• [EXERCISE DATA]:
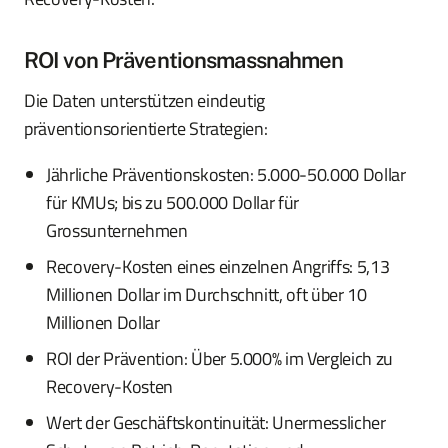
ROI von Präventionsmassnahmen
Die Daten unterstützen eindeutig
präventionsorientierte Strategien:
Jährliche Präventionskosten: 5.000-50.000 Dollar
für KMUs; bis zu 500.000 Dollar für
Grossunternehmen
Recovery-Kosten eines einzelnen Angriffs: 5,13
Millionen Dollar im Durchschnitt, oft über 10
Millionen Dollar
ROI der Prävention: Über 5.000% im Vergleich zu
Recovery-Kosten
Wert der Geschäftskontinuität: Unermesslicher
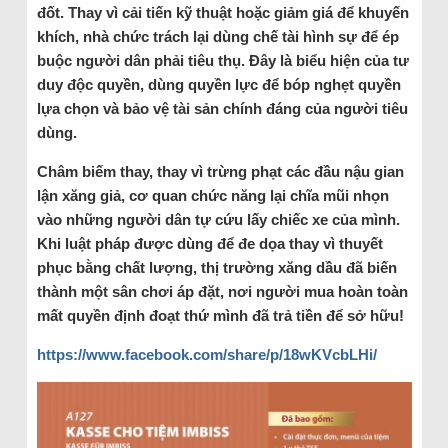
đốt. Thay vì cải tiến kỹ thuật hoặc giảm giá để khuyến
khích, nhà chức trách lại dùng chế tài hình sự để ép
buộc người dân phải tiêu thụ. Đây là biểu hiện của tư
duy độc quyền, dùng quyền lực để bóp nghẹt quyền
lựa chọn và bảo vệ tài sản chính đáng của người tiêu
dùng.
Châm biếm thay, thay vì trừng phạt các đầu nậu gian
lận xăng giả, cơ quan chức năng lại chĩa mũi nhọn
vào những người dân tự cứu lấy chiếc xe của mình.
Khi luật pháp được dùng để đe dọa thay vì thuyết
phục bằng chất lượng, thị trường xăng dầu đã biến
thành một sân chơi áp đặt, nơi người mua hoàn toàn
mất quyền định đoạt thứ mình đã trả tiền để sở hữu!
https://www.facebook.com/share/p/18wKVcbLHi/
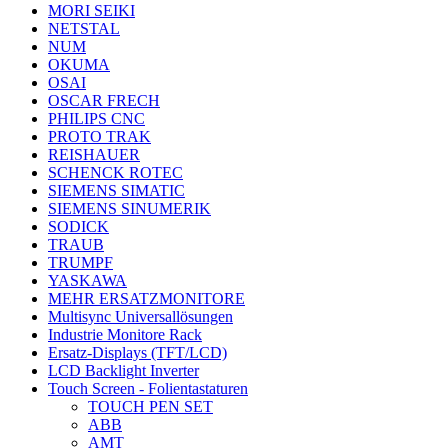
MORI SEIKI
NETSTAL
NUM
OKUMA
OSAI
OSCAR FRECH
PHILIPS CNC
PROTO TRAK
REISHAUER
SCHENCK ROTEC
SIEMENS SIMATIC
SIEMENS SINUMERIK
SODICK
TRAUB
TRUMPF
YASKAWA
MEHR ERSATZMONITORE
Multisync Universallösungen
Industrie Monitore Rack
Ersatz-Displays (TFT/LCD)
LCD Backlight Inverter
Touch Screen - Folientastaturen
TOUCH PEN SET
ABB
AMT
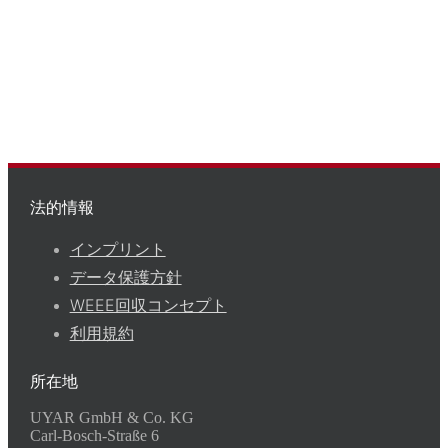
法的情報
インプリント
データ保護方針
WEEE回収コンセプト
利用規約
所在地
UYAR GmbH & Co. KG
Carl-Bosch-Straße 6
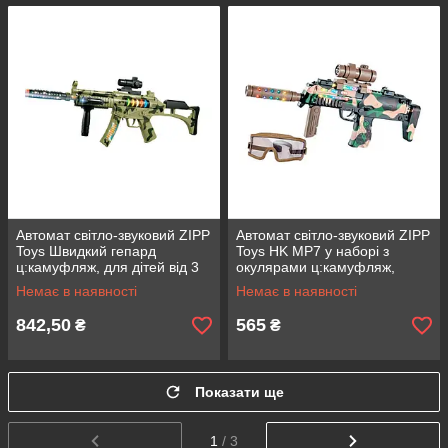
Автомат світло-звуковий ZIPP
Автомат світло-звуковий ZIPP
Toys Швидкий гепард
Toys HK MP7 у наборі з
ц:камуфляж, для дітей від 3
окулярами ц:камуфляж,
років, 73 см, батарейки AA
коричневий, для дітей, 45 см,
Немає в наявності
Немає в наявності
з прицілом та вібрацією
842,50
565
₴
₴
Показати ще
1
/ 3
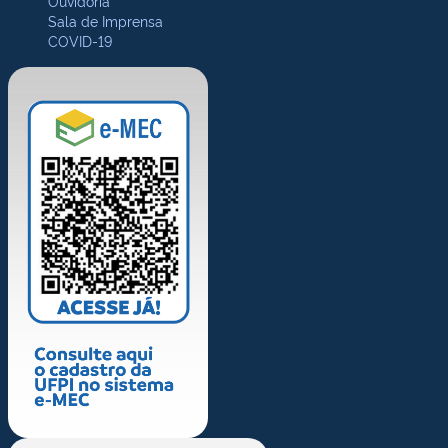
Ouvidoria
Sala de Imprensa
COVID-19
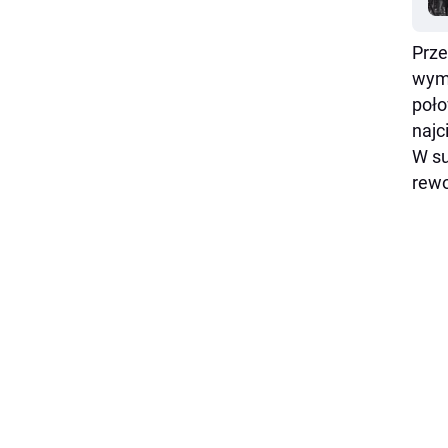
Prze
wymi
poło
najc
W su
rewo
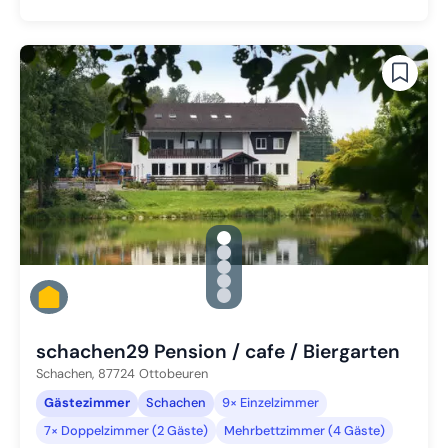
gallery.slide_selector
Zu Slide 1 wechseln
Zu Slide 2 wechseln
Zu Slide 3 wechseln
Zu Slide 4 wechseln
Zu Slide 5 wechseln
schachen29 Pension / cafe / Biergarten
Schachen,
87724
Ottobeuren
Gästezimmer
Schachen
9× Einzelzimmer
7× Doppelzimmer (2 Gäste)
Mehrbettzimmer (4 Gäste)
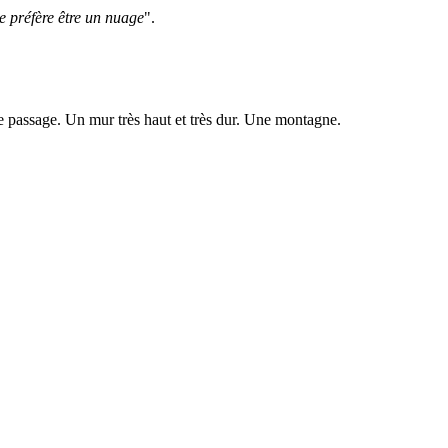
je préfère être un nuage
".
e le passage. Un mur très haut et très dur. Une montagne.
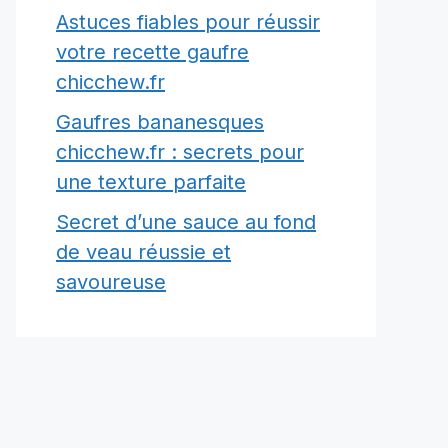
Astuces fiables pour réussir
votre recette gaufre
chicchew.fr
Gaufres bananesques
chicchew.fr : secrets pour
une texture parfaite
Secret d’une sauce au fond
de veau réussie et
savoureuse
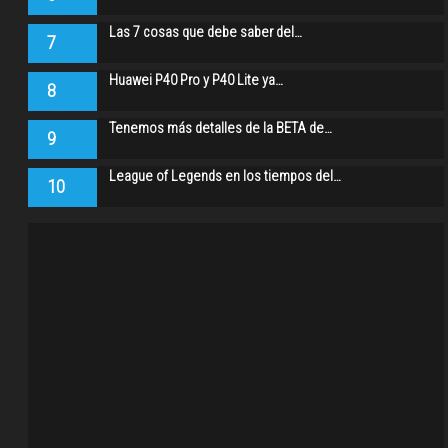
Las 7 cosas que debe saber del…
7
Huawei P40 Pro y P40 Lite ya…
8
Tenemos más detalles de la BETA de…
9
League of Legends en los tiempos del…
10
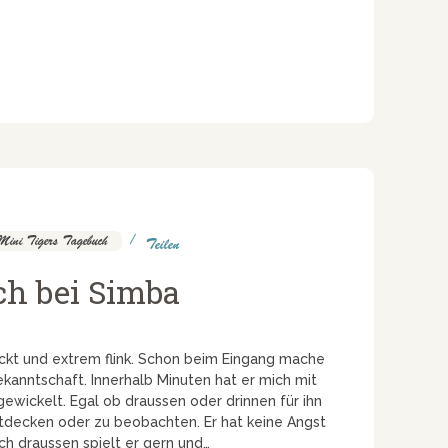
Mini Tigers Tagebuch
Teilen
ch bei Simba
ckt und extrem flink. Schon beim Eingang mache
ekanntschaft. Innerhalb Minuten hat er mich mit
gewickelt. Egal ob draussen oder drinnen für ihn
tdecken oder zu beobachten. Er hat keine Angst
ch draussen spielt er gern und…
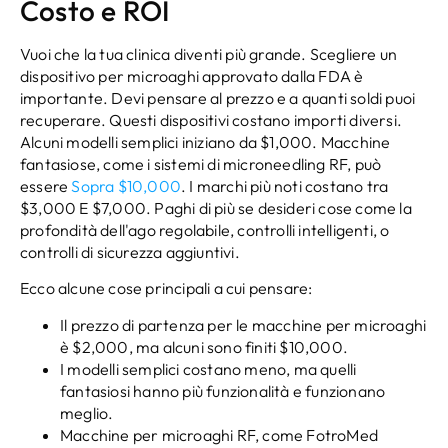
Costo e ROI
Vuoi che la tua clinica diventi più grande. Scegliere un
dispositivo per microaghi approvato dalla FDA è
importante. Devi pensare al prezzo e a quanti soldi puoi
recuperare. Questi dispositivi costano importi diversi.
Alcuni modelli semplici iniziano da $1,000. Macchine
fantasiose, come i sistemi di microneedling RF, può
essere
Sopra $10,000
. I marchi più noti costano tra
$3,000 E $7,000. Paghi di più se desideri cose come la
profondità dell'ago regolabile, controlli intelligenti, o
controlli di sicurezza aggiuntivi.
Ecco alcune cose principali a cui pensare:
Il prezzo di partenza per le macchine per microaghi
è $2,000, ma alcuni sono finiti $10,000.
I modelli semplici costano meno, ma quelli
fantasiosi hanno più funzionalità e funzionano
meglio.
Macchine per microaghi RF, come FotroMed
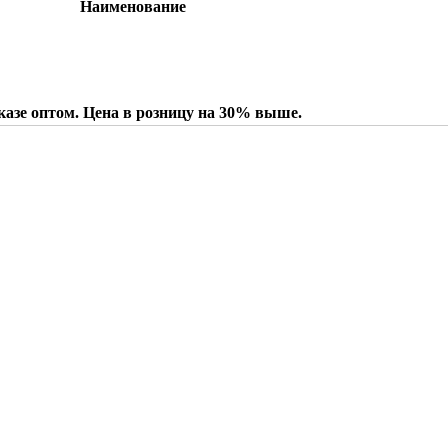
Наименование
казе оптом. Цена в розницу на 30% выше.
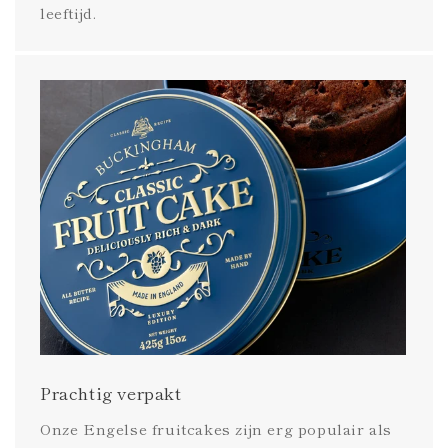
leeftijd.
Prachtig verpakt
Onze Engelse fruitcakes zijn erg populair als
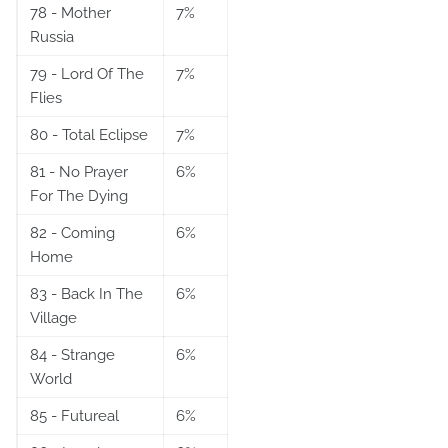
78 - Mother
7%
Russia
79 - Lord Of The
7%
Flies
80 - Total Eclipse
7%
81 - No Prayer
6%
For The Dying
82 - Coming
6%
Home
83 - Back In The
6%
Village
84 - Strange
6%
World
85 - Futureal
6%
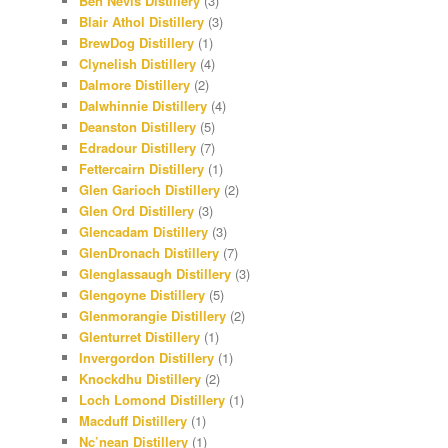
Ben Nevis Distillery
(3)
Blair Athol Distillery
(3)
BrewDog Distillery
(1)
Clynelish Distillery
(4)
Dalmore Distillery
(2)
Dalwhinnie Distillery
(4)
Deanston Distillery
(5)
Edradour Distillery
(7)
Fettercairn Distillery
(1)
Glen Garioch Distillery
(2)
Glen Ord Distillery
(3)
Glencadam Distillery
(3)
GlenDronach Distillery
(7)
Glenglassaugh Distillery
(3)
Glengoyne Distillery
(5)
Glenmorangie Distillery
(2)
Glenturret Distillery
(1)
Invergordon Distillery
(1)
Knockdhu Distillery
(2)
Loch Lomond Distillery
(1)
Macduff Distillery
(1)
Nc’nean Distillery
(1)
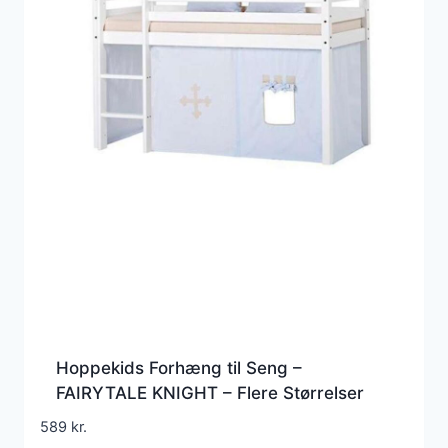
Hoppekids Forhæng til Seng –
FAIRYTALE KNIGHT – Flere Størrelser
589
kr.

• [WHAT THIS TASK INVOLVES]: Every line in the entries above that has the word "chức" should be identified and copied.

• [OUTPUT FOR THIS EXERCISE]:
khích, nhà chức trách lại dùng chế tài hình sự để ép
lận xăng giả, cơ quan chức năng lại chĩa mũi nhọn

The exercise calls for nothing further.